# [Texte fourni]
La conduite de M. Casimir Delavigne depuis la naissance du roi de Rome, époque de ses premiers débuts, est un modèle d’habileté poltronne, et mérite d’être étudiée, ne fût-ce que pour découvrir sur quels auxiliaires s’est appuyé le poète, à quels élémens du goût public il s’est adressé, quel but il s’est proposé, en un mot quelles sont les conditions historiques de son succès. Cette étude, je l’avoue, est une tâche délicate ; mais je ne la crois pas inutile.

# [Entrées fournies]
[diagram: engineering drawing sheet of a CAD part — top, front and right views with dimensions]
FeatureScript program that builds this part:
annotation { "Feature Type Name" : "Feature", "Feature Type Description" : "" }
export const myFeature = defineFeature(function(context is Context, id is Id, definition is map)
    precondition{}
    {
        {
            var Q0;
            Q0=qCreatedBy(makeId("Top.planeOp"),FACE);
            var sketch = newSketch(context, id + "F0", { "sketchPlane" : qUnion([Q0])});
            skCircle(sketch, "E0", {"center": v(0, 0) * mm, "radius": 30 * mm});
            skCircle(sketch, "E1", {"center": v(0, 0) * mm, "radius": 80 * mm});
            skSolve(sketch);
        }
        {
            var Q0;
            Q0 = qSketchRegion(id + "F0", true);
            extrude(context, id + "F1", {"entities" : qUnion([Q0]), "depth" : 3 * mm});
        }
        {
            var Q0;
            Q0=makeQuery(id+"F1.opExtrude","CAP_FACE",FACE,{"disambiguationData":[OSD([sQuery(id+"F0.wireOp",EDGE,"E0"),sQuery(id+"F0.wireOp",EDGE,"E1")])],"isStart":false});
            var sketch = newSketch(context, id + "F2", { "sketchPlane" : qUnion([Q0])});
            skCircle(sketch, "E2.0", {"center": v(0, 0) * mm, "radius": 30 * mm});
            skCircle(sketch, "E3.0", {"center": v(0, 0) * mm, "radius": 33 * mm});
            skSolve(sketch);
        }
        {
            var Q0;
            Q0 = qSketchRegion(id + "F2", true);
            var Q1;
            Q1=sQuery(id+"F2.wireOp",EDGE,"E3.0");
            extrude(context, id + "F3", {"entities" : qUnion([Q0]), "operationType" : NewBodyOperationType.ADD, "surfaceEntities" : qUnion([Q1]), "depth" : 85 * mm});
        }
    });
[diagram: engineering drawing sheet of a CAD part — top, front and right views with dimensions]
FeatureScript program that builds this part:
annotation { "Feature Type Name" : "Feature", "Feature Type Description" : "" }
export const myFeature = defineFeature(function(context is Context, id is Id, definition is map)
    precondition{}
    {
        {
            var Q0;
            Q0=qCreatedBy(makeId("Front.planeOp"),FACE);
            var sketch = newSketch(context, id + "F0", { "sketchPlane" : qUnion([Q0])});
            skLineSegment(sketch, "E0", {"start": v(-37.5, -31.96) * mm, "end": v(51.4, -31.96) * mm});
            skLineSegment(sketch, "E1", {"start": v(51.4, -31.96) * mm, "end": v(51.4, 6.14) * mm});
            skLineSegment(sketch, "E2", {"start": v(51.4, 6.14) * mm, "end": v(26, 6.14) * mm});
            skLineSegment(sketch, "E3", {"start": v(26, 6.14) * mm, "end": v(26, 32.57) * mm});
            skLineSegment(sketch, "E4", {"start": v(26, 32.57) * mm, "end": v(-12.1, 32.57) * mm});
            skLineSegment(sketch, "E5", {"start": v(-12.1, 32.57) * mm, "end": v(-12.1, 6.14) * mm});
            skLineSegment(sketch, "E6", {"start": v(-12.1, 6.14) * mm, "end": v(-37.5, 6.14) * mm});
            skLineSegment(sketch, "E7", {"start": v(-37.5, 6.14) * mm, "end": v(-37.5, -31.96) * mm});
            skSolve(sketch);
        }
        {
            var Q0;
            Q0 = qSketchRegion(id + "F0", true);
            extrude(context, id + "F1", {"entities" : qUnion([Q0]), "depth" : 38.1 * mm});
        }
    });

# [Objectif]
Indiquez si chacune des affirmations suivantes concorde avec le texte fourni, en répondant par oui ou par non et en citant fidèlement les mots décisifs : 1. Les premiers débuts de M. Casimir Delavigne remontent à la naissance du roi de Rome. 2. L'auteur qualifie cette étude de tâche aisée. 3. L'auteur juge cette étude inutile. Appuyez-vous exclusivement sur le texte fourni.

# [Réponse]
1. Oui : « depuis la naissance du roi de Rome, époque de ses premiers débuts ».
2. Non : « Cette étude, je l’avoue, est une tâche délicate ».
3. Non : « mais je ne la crois pas inutile ».